START Data supplied
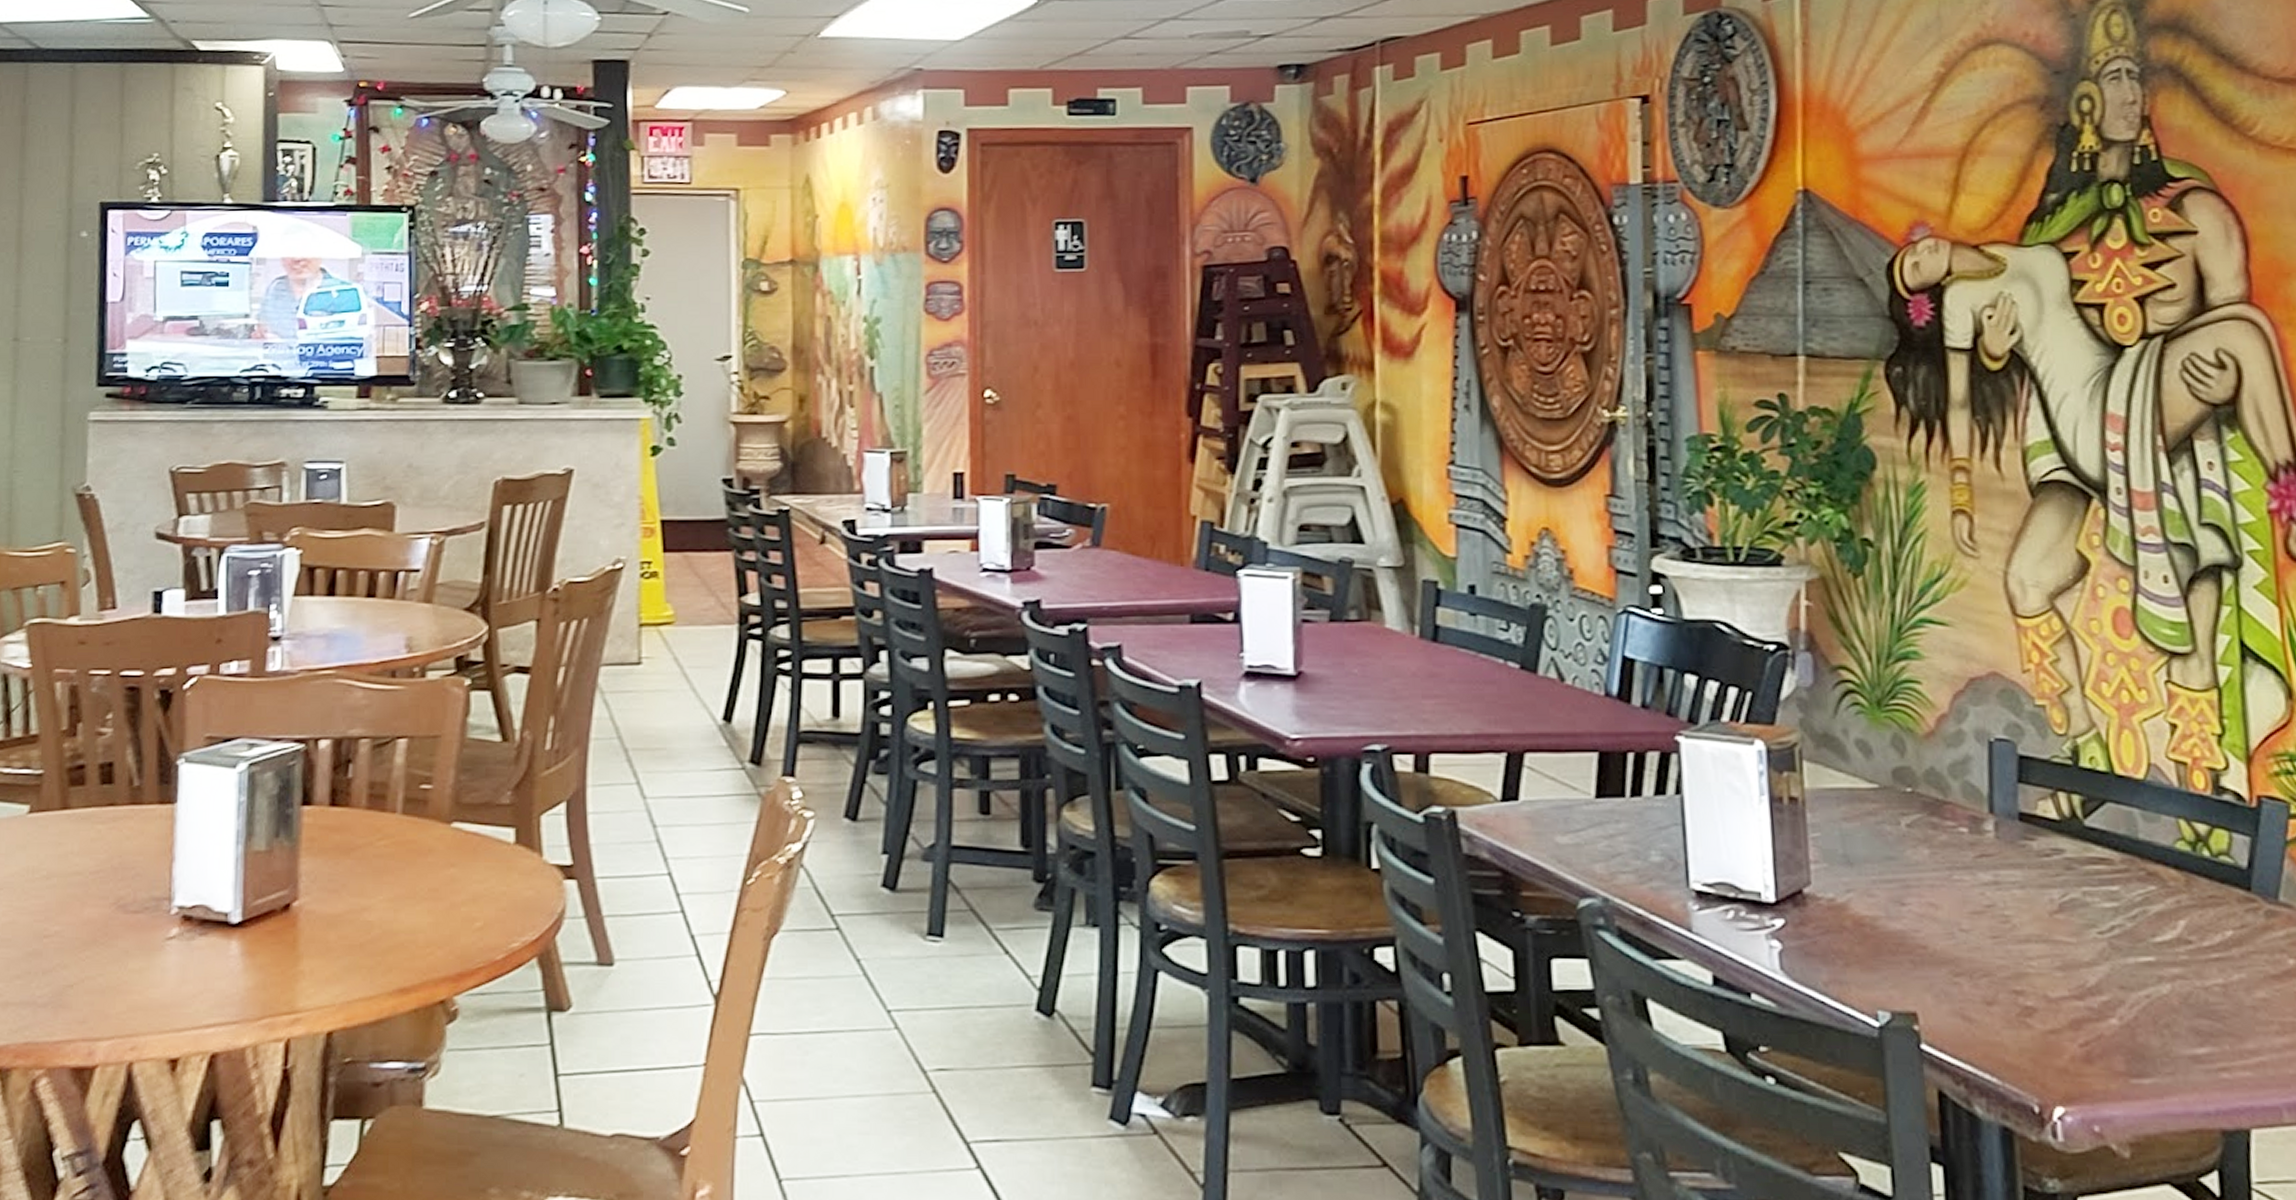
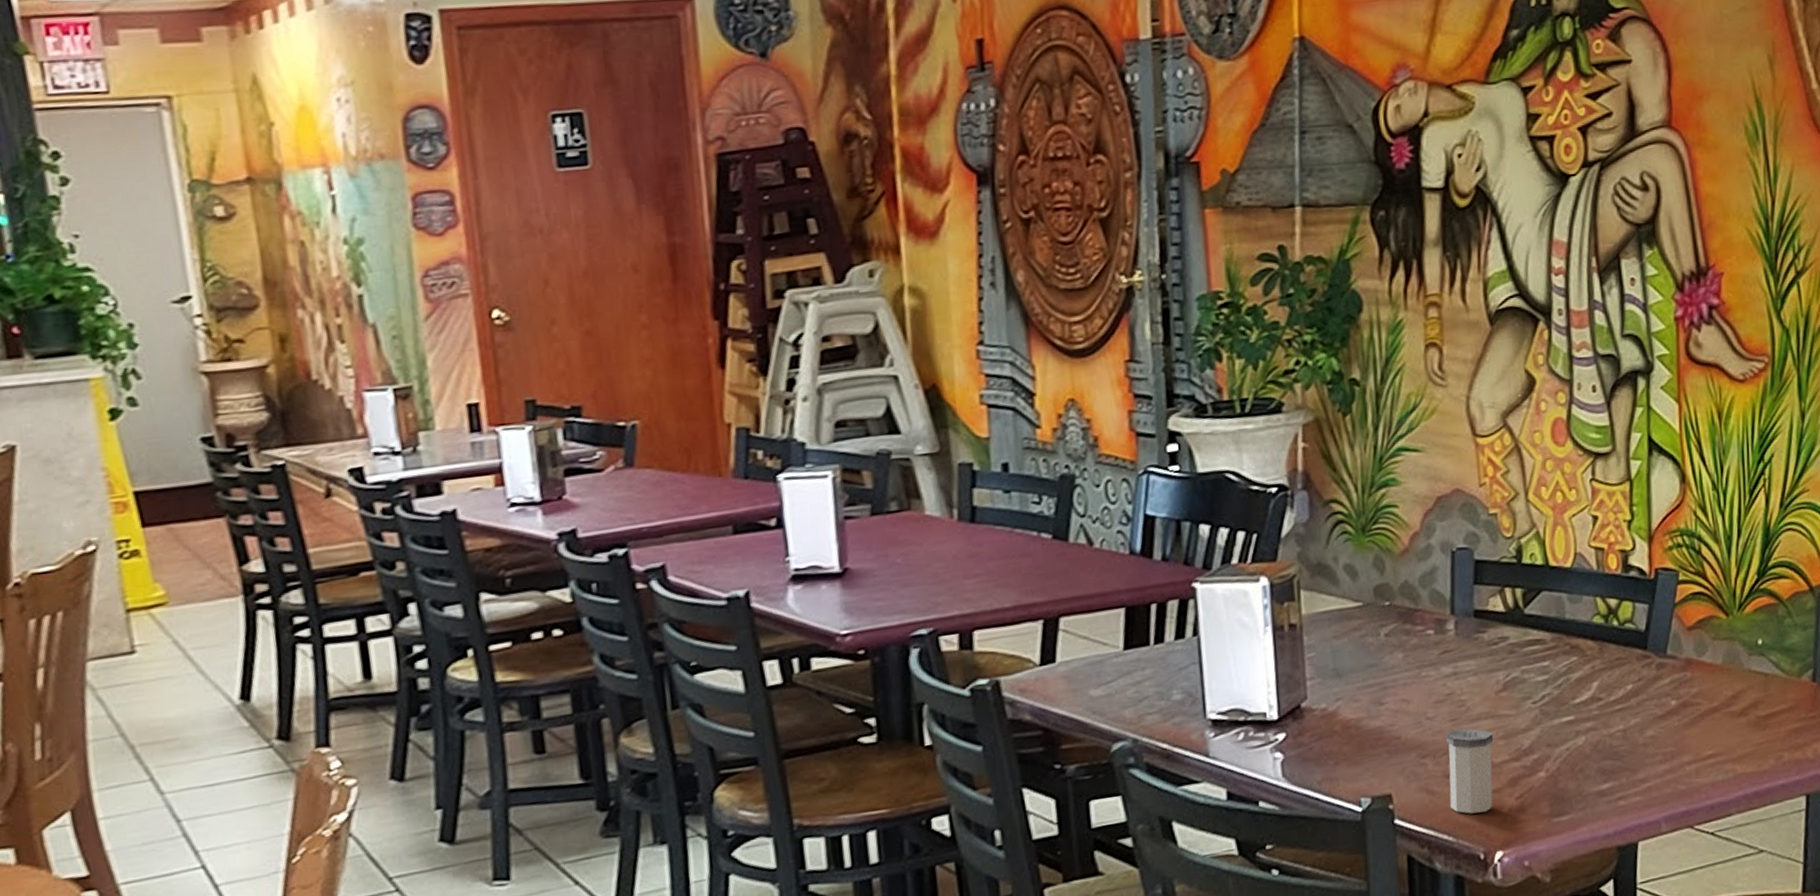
salt shaker: none [1986,949,2050,1055] -> present [1446,728,1494,814]

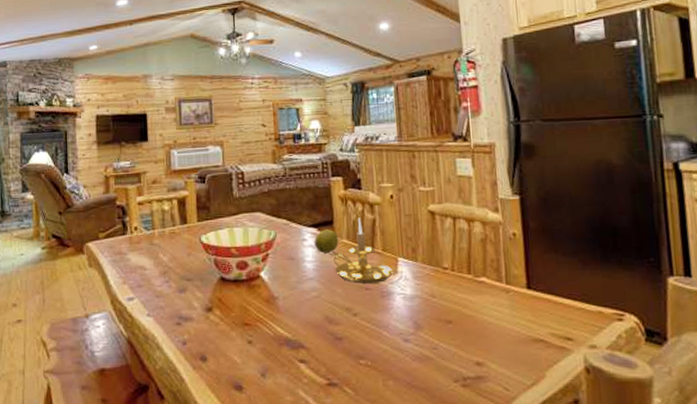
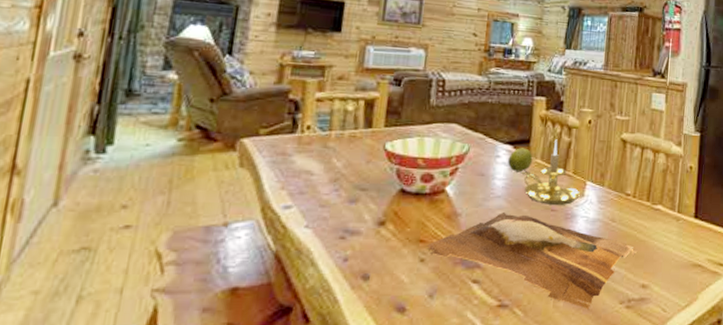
cutting board: none [252,294,466,388] -> present [426,213,638,309]

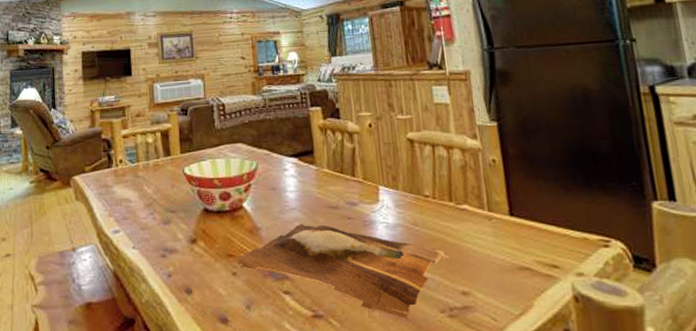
apple: present [508,148,533,172] -> none [296,159,320,184]
candle holder: present [521,139,580,205] -> none [311,147,374,213]

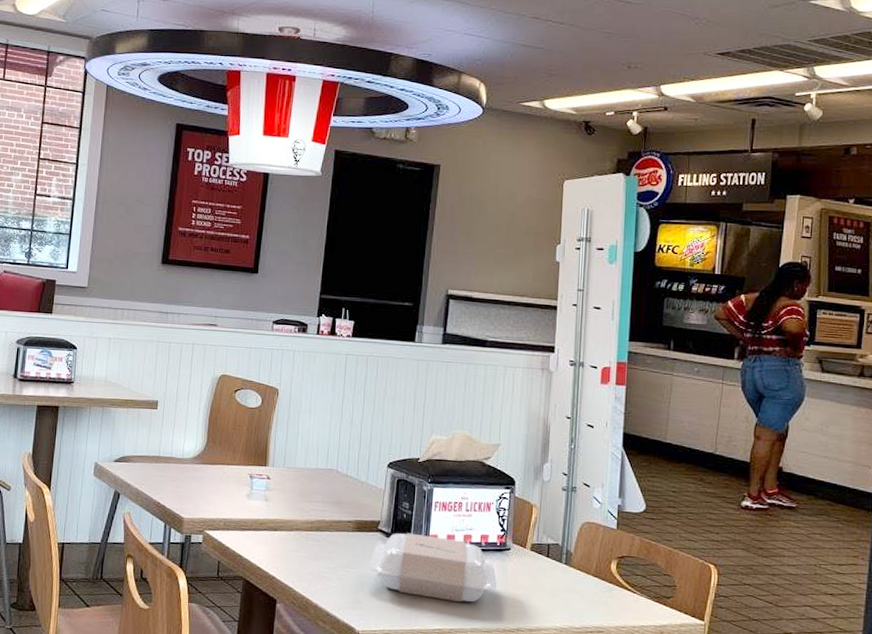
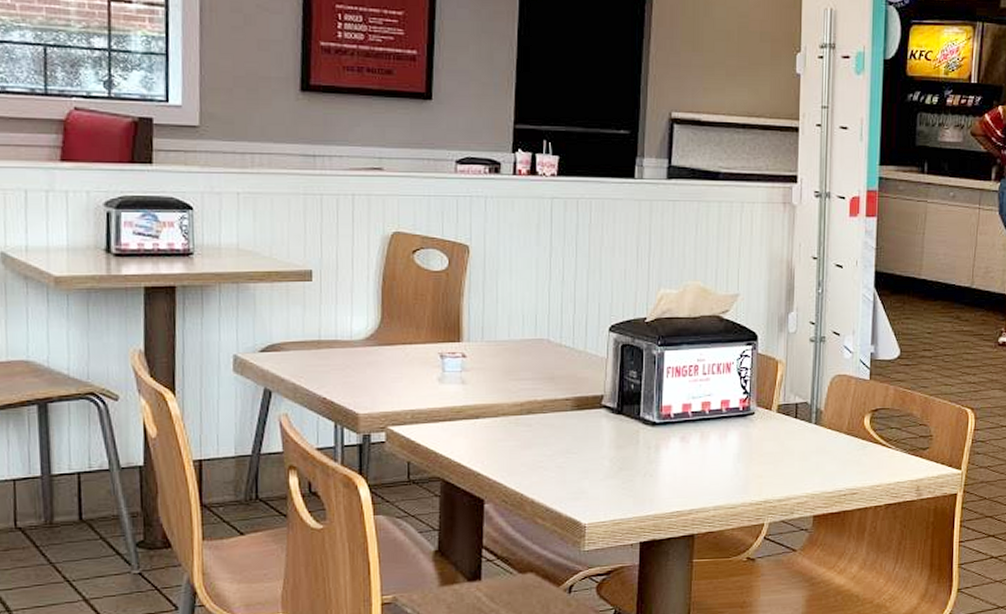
food container: present [370,533,497,603] -> none [594,406,740,479]

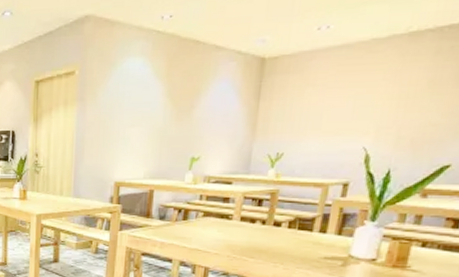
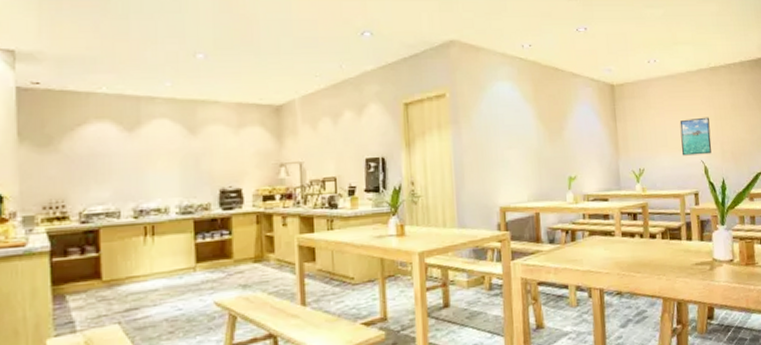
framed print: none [337,96,389,141] -> present [679,117,712,156]

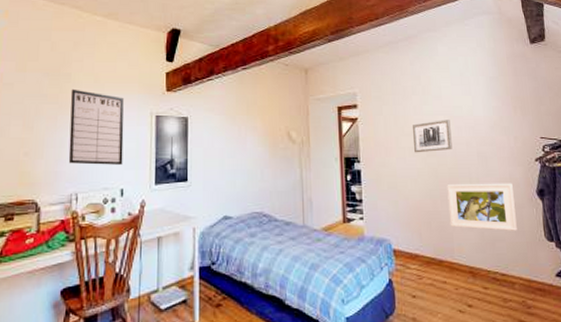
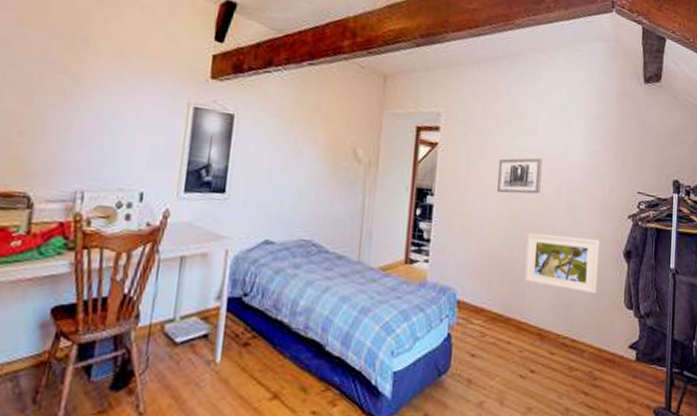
writing board: present [68,89,124,165] -> none [75,58,155,163]

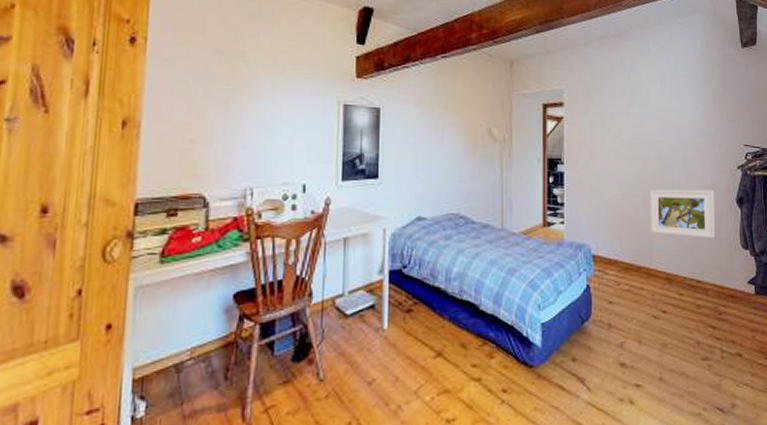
wall art: present [497,158,543,194] -> none [619,122,658,157]

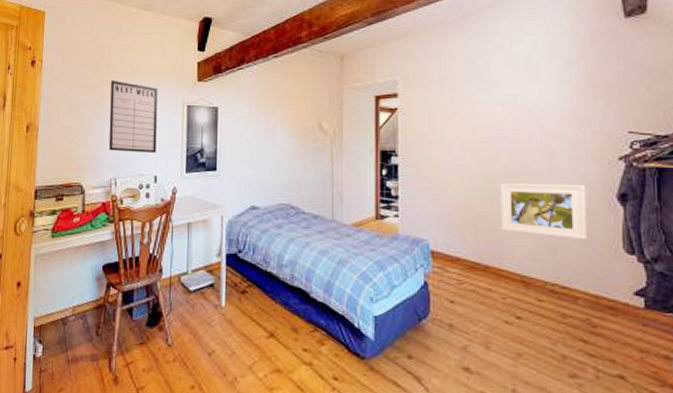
writing board: none [242,69,308,158] -> present [108,80,158,153]

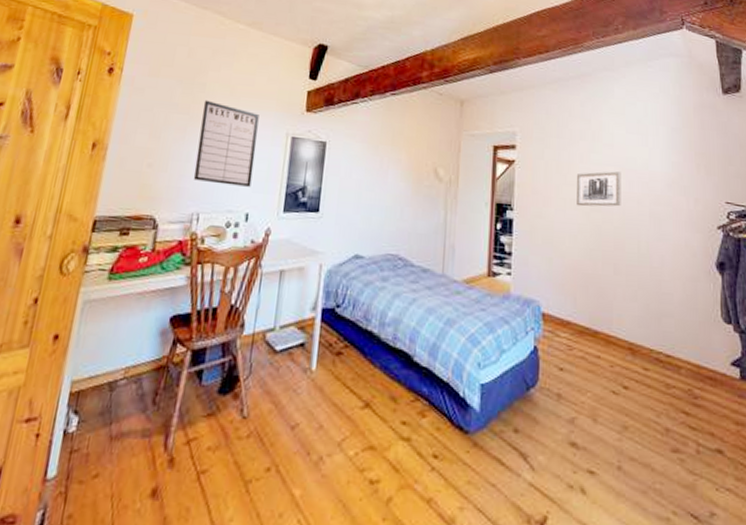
wall art: none [462,110,510,148] -> present [577,171,621,207]
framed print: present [500,183,587,240] -> none [610,245,689,307]

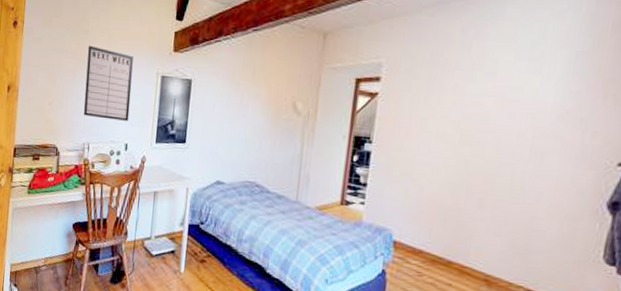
wall art: present [577,171,621,207] -> none [443,102,502,141]

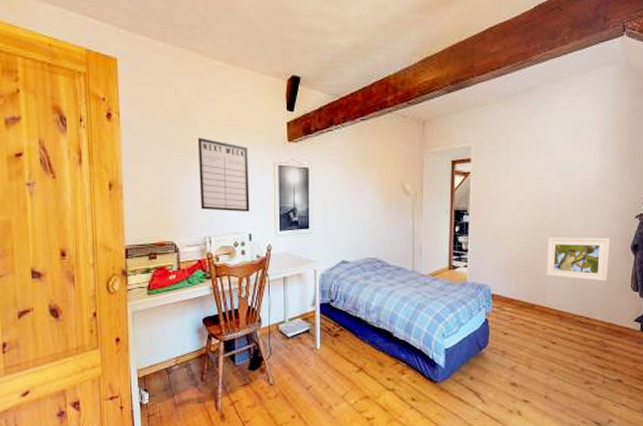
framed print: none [471,180,573,246] -> present [545,237,610,281]

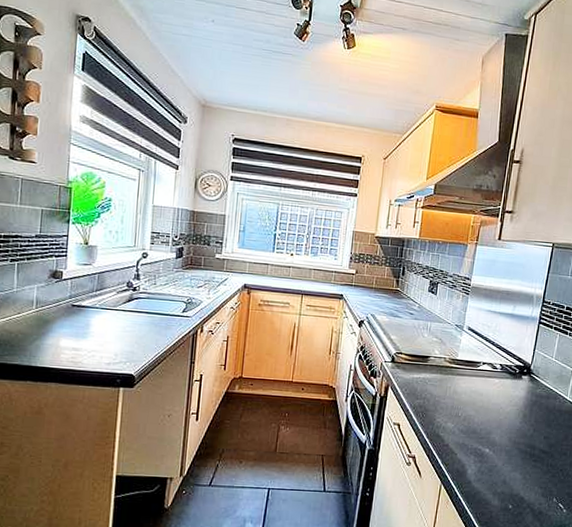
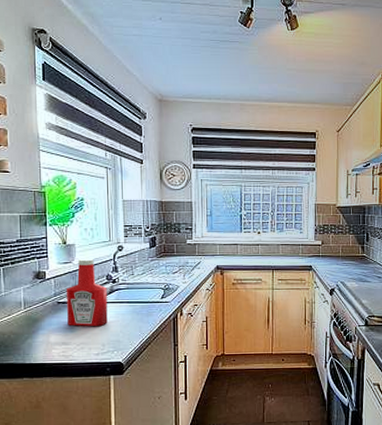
ketchup bottle: none [80,262,126,335] -> present [67,258,108,327]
END Data supplied
Directions for this task:
Working from the line containing "framed print: none [337,96,389,141]" to the last line of the data, retype every line exactly, both ends included, and leave out all pictures.

Exercise solution:
framed print: none [337,96,389,141] -> present [679,117,712,156]

writing board: present [68,89,124,165] -> none [75,58,155,163]

wall art: present [497,158,543,194] -> none [619,122,658,157]

writing board: none [242,69,308,158] -> present [108,80,158,153]

wall art: none [462,110,510,148] -> present [577,171,621,207]
framed print: present [500,183,587,240] -> none [610,245,689,307]

wall art: present [577,171,621,207] -> none [443,102,502,141]

framed print: none [471,180,573,246] -> present [545,237,610,281]

ketchup bottle: none [80,262,126,335] -> present [67,258,108,327]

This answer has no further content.